Linux Security Tip-of-the-day: Limit physical access

This should be standard knowledge for all, but some people are still unaware so I will cover it now. 

If you have ever had to change a password or recover a boot-loader on a Linux based system, then you know how easy it is to reset the root password and change system settings from an external operating system or recovery disk. This functionality an be useful but if you can do it, then so can those who wish to compromise your system, so we must put some steps in place to stop the intruders from getting that far.

Here are some recommendations for physically securing you system, you do not have to follow all steps and you must first asses you needs to determine which will fit your needs.

  1. Limit access to the rooms that house you systems. For home PCs it's not quite as important but it is always recommended if you wish to truly secure the information. You can do this through locks, cameras, guards, key-cards and biometrics locking devices.
  2. Lock the cases in place.

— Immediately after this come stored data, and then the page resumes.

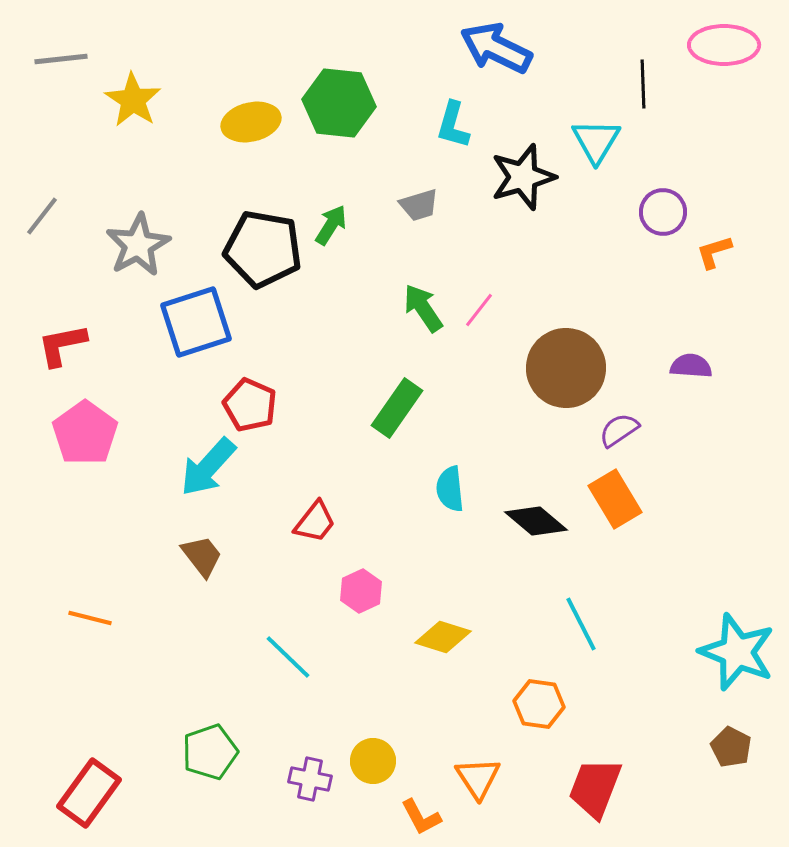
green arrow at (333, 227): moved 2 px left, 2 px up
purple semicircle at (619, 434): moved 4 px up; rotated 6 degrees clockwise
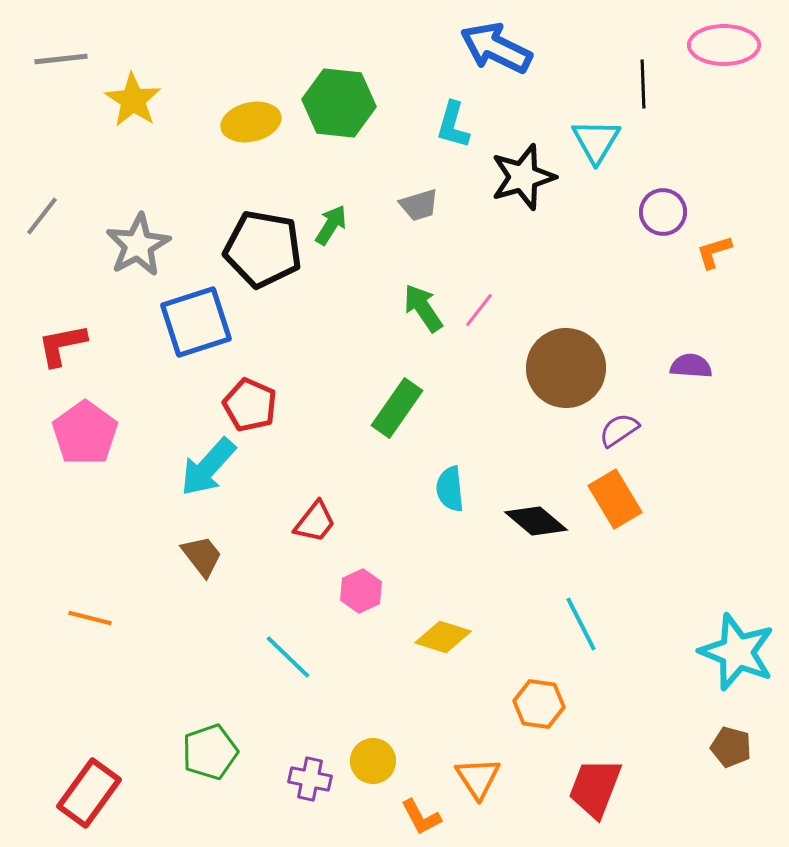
brown pentagon at (731, 747): rotated 12 degrees counterclockwise
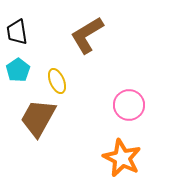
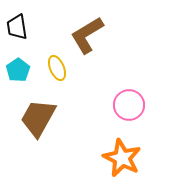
black trapezoid: moved 5 px up
yellow ellipse: moved 13 px up
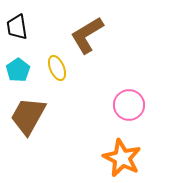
brown trapezoid: moved 10 px left, 2 px up
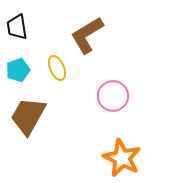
cyan pentagon: rotated 15 degrees clockwise
pink circle: moved 16 px left, 9 px up
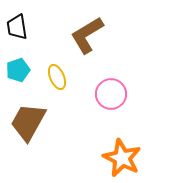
yellow ellipse: moved 9 px down
pink circle: moved 2 px left, 2 px up
brown trapezoid: moved 6 px down
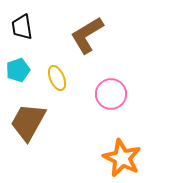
black trapezoid: moved 5 px right
yellow ellipse: moved 1 px down
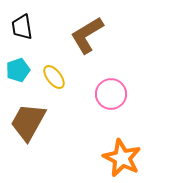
yellow ellipse: moved 3 px left, 1 px up; rotated 15 degrees counterclockwise
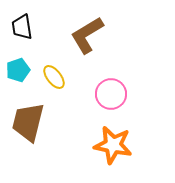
brown trapezoid: rotated 15 degrees counterclockwise
orange star: moved 9 px left, 13 px up; rotated 15 degrees counterclockwise
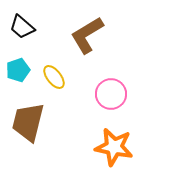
black trapezoid: rotated 40 degrees counterclockwise
orange star: moved 1 px right, 2 px down
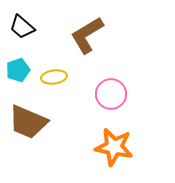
yellow ellipse: rotated 60 degrees counterclockwise
brown trapezoid: rotated 81 degrees counterclockwise
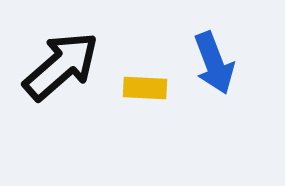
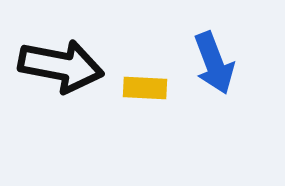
black arrow: rotated 52 degrees clockwise
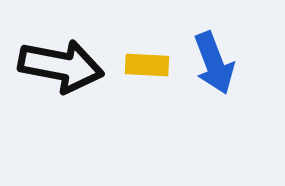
yellow rectangle: moved 2 px right, 23 px up
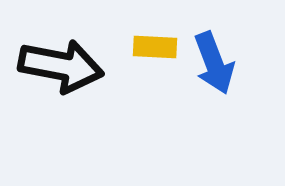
yellow rectangle: moved 8 px right, 18 px up
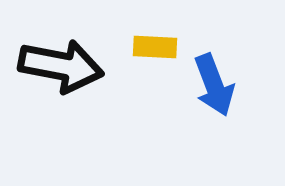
blue arrow: moved 22 px down
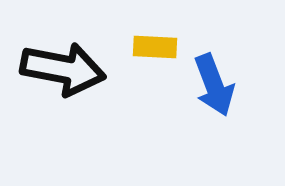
black arrow: moved 2 px right, 3 px down
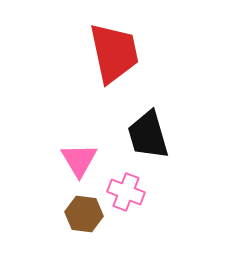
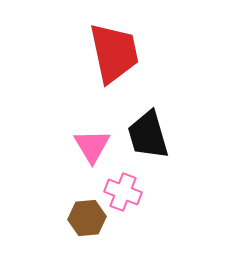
pink triangle: moved 13 px right, 14 px up
pink cross: moved 3 px left
brown hexagon: moved 3 px right, 4 px down; rotated 12 degrees counterclockwise
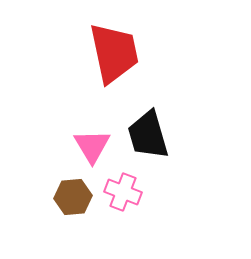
brown hexagon: moved 14 px left, 21 px up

Theft of computer data is not restricted to network based attacks, if an intruder can get to your computer system then they can very easily grab the entire computer and take it with them for later use.
  3. Secure the cases that hold your components. Intruders may not have the time to log into your system and review the data so in a pinch they can take out the hard-drives and walk away with the data for later use, locking the cases adds another level of difficulty to their attempts to get your data.
  4. Modify the BIOS settings. Disable the ability to boot from any medium except for the hard drives then add a password to your BIOS. This will prevent booting from an external medium and stop intruders from easily changing passwords or other system settings. The password is to lock out other users from modifying the boot device settings and introducing a weakness to your systems.
  5. Add a password to your boot-loader. Adding a password to the boot-loader entries will ensure that unauthorized users will be unable to boot into the operating systems that you wish to protect; it is also advisable to change the rights of the boot-loader configuration file to restrict all users from seeing the contents except for the root user.

As I stated before these are best practice steps and you should asses the needs for each system to determine if all steps are truly necessary before doing a full implementation.